Longstanding Israeli government policy regarding the development of east Jerusalem remains unchanged, the Prime Minister's Office said Sunday. "The government will continue to develop Jerusalem, development that will benefit all of Jerusalem's diverse population and respect the different faiths and communities that together make Jerusalem such a special city," an official in the Prime Minister's Office said. His remarks come as two fringe groups, Peace Now and Ir Amim, have assailed continued years-old Israeli development in east Jerusalem, including tourism sites, parks and Mount of Olives cemetery renovations, which they say could thwart a future division of the city. Peace Now condemned Israeli governments for investing tens of thousands of shekels each year since 2006 in the development of the Old City and Mount of Olives. "If the implementation of this plan continues, it might turn the issue of Jerusalem, and specifically the Old City basin, into a non-solvable issue, possibly preventing the ability to reach a two state solution," Peace Now said in a report. Palestinians claim east Jerusalem as the capital of their future state. Israel differentiates between building building in east Jerusalem and the West Bank. The US administration and the international community are opposed to all Israeli construction in either area.
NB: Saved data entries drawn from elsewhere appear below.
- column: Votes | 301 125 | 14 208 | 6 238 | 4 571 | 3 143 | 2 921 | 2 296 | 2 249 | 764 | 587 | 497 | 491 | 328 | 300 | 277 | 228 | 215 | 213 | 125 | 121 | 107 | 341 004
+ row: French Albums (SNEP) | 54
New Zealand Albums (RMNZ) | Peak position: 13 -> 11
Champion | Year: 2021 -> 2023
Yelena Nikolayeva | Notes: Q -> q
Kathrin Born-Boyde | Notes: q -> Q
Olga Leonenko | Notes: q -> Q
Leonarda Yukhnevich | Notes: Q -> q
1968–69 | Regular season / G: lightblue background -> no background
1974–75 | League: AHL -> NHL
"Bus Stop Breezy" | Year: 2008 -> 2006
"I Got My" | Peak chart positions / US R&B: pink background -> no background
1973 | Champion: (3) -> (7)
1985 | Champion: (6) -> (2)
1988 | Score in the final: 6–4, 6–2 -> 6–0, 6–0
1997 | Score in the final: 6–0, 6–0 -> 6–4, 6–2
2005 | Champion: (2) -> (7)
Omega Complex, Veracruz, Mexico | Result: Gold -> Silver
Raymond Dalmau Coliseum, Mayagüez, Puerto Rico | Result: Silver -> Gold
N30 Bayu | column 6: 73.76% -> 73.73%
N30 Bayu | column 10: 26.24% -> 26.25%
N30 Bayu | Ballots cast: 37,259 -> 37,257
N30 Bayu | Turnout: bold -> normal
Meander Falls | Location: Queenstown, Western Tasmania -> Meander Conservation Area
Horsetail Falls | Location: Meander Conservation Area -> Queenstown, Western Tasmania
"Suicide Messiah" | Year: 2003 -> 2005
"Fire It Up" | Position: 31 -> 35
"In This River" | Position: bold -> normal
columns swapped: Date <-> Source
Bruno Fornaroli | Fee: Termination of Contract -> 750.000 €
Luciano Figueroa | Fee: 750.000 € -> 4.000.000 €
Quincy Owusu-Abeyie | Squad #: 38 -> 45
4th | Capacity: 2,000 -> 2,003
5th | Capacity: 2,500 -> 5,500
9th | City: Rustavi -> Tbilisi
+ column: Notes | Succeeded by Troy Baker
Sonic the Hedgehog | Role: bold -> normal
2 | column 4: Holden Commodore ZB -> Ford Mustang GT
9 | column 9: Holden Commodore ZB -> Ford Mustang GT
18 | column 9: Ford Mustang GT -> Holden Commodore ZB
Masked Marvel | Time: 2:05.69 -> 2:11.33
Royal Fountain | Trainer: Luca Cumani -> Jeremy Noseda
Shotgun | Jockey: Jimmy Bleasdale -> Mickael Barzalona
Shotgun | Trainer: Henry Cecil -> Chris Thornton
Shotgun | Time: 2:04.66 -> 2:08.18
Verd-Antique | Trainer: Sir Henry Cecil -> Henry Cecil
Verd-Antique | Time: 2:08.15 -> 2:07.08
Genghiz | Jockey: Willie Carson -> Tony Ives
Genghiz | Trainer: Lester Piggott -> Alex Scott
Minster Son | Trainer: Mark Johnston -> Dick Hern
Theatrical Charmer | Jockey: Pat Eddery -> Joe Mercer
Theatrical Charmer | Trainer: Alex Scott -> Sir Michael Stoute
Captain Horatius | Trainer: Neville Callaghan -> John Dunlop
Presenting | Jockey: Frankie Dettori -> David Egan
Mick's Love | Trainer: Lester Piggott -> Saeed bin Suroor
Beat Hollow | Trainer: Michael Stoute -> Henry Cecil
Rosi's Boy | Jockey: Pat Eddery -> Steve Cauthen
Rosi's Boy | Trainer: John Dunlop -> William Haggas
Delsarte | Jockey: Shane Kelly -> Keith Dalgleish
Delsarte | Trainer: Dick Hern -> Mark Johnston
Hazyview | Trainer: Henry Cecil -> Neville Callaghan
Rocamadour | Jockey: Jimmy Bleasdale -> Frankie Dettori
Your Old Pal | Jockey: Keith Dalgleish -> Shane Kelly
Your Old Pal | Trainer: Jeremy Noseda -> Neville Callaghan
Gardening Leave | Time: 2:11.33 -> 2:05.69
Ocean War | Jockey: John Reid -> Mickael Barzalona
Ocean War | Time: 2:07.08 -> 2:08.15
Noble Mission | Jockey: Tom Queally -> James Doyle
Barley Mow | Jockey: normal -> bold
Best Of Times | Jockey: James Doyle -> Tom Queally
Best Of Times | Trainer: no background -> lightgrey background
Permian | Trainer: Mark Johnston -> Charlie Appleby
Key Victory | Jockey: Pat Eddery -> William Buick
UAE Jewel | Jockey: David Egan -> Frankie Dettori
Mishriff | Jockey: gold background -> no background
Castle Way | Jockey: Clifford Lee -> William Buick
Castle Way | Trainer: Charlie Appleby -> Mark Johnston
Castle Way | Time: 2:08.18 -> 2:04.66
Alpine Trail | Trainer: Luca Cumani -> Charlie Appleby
Last week, Jerusalem Mayor Nir Barkat presented a city master plan for the next two decades which envisions the the capital becoming the greenest city in Israel, and includes affordable housing for young residents, as well the construction of thousands of new apartments for Arab resident of east Jerusalem. The plan is pending final state approval, with opponents granted 90 days to voice any objections. The grandiose plan, which was nearly a decade in planning and dates back to the administration of former Mayor Ehud Olmert, is the first municipal plan for the city in half a century.